Comme tout le monde j'ai connu Jean Paul Kauffmann quand il a été otage au Liban. 3 années pendant lesquelles sa femme Joëlle essayait d'intéresser un pays qui ne manifestait qu'un intérêt à éclipses pour ce journaliste, le premier d'une longue et douloureuse liste, prisonnier des factions libanaises pour lesquelles, il faut bien le dire, nul ne se passionnait
Je me souviens aussi de sa libération et de cette scène inédite de Kauffmann découvrant avec surprise que le petit garçon qu'il avait bien malgré lui quitté avait grandi. Ces deux là, en bout de piste de Villacoublay, ne se reconnaissaient pas et cette douleur ils devaient la partager avec 65 millions de voyeurs.
J'ai aimé qu'il disparaisse rapidement sans squatter les plateaux de télévision et les studios de radio. Pas de Kauffmann chez Foucault ni Ruquier. "Les grandes douleurs sont muettes" dit-on.
Puis Kauffmann a écrit un beau livre sur la captivité de 5 ans de Napoléon vaincu sur l'île de Sainte-Hélène. Un livre inclassable, traversé par sa propre douleur, par ses propres expériences. Un livre "La chambre noire de Longwood" que j'ai beaucoup aimé et même relu.
Ont suivi, de temps en temps, d'autres livres, tout aussi inclassables, qui tenaient du récit, du livre d'histoire, de l'article de reporter, du psychologue, du philosophe même.
C'est un homme qui s'intéresse au vin (de Bordeaux notamment), aux cigares, à la littérature, au cinéma, à la peinture et à l'histoire. Il fait partager ses intuitions, ses pensées, ses doutes, ses regrets et, en un mot, sa réflexion au fur et à mesure qu'elle s'élabore. Un homme discret et talentueux.
J'ai lu avec beaucoup de plaisir son dernier livre qu'il consacre à un voyage à Kaliningrad (ex-Köenigsberg) et à la bataille d'Eylau. Ce n'est pas Napoléon qui l'intéresse (il dit préférer Bonaparte) mais le souverain invaincu qui sent la chance l'abandonner. Ce livre aborde des sujets connexes et d'autres qui n'ont strictement rien à voir. Il est remarquable de bout en bout.
Cet "outre-terre" est assurément un de ses meilleurs livres.

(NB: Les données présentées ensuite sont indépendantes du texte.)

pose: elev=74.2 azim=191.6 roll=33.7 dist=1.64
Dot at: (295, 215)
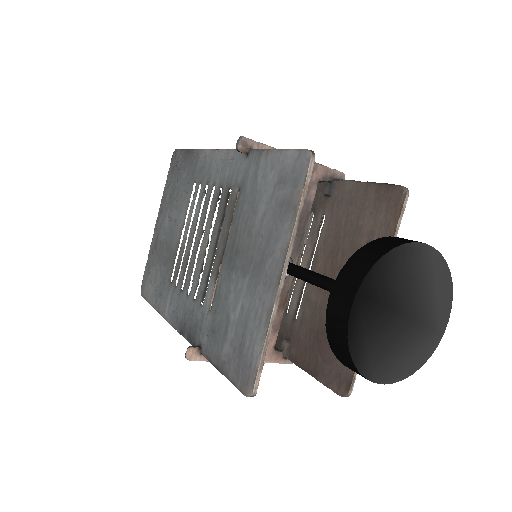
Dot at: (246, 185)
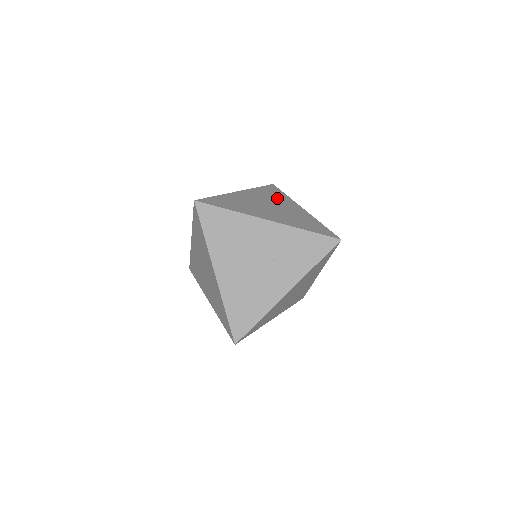
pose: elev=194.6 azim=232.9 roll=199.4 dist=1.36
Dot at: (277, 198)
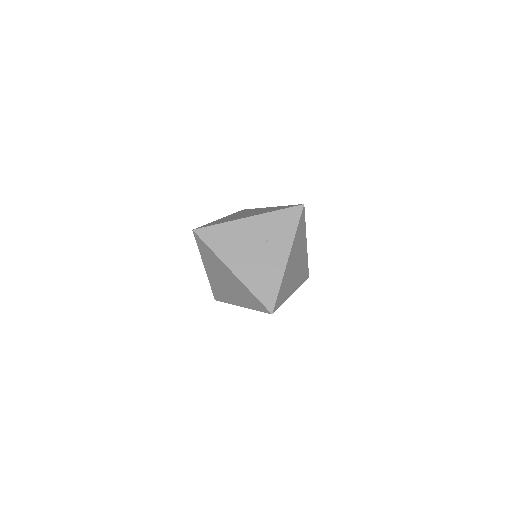
Dot at: (249, 211)
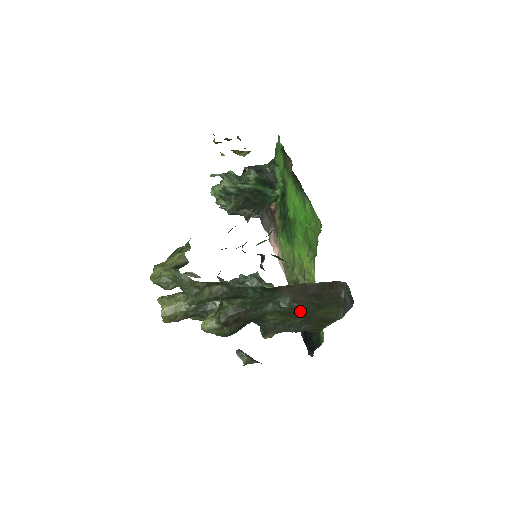
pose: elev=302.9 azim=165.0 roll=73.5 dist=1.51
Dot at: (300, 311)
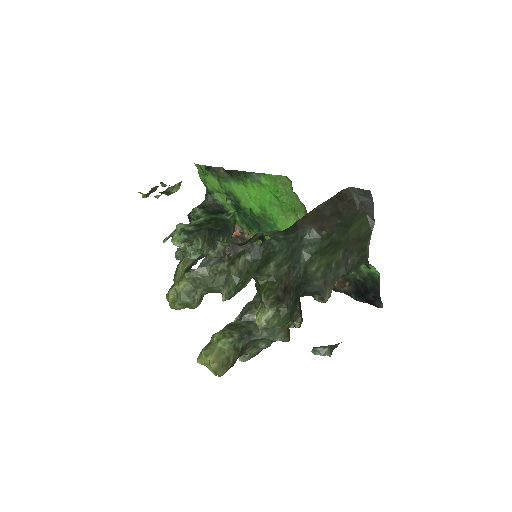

J'y ai retrouvé ce qui faisait le charme des précédents en plus abouti peut-être.
J'en ai terminé la lecture à Béziers ce lundi et ai appris que Kauffmann affrontait ses lecteurs à la bibliothèque de l'avenue Jean Rieux (une bibliothèque de quartier) ce jeudi par un mail circulaire. J'ai réussi à assister à ce petit évènement.
L'homme est comme l'auteur: modeste, profond, timide, chaleureux et intéressant.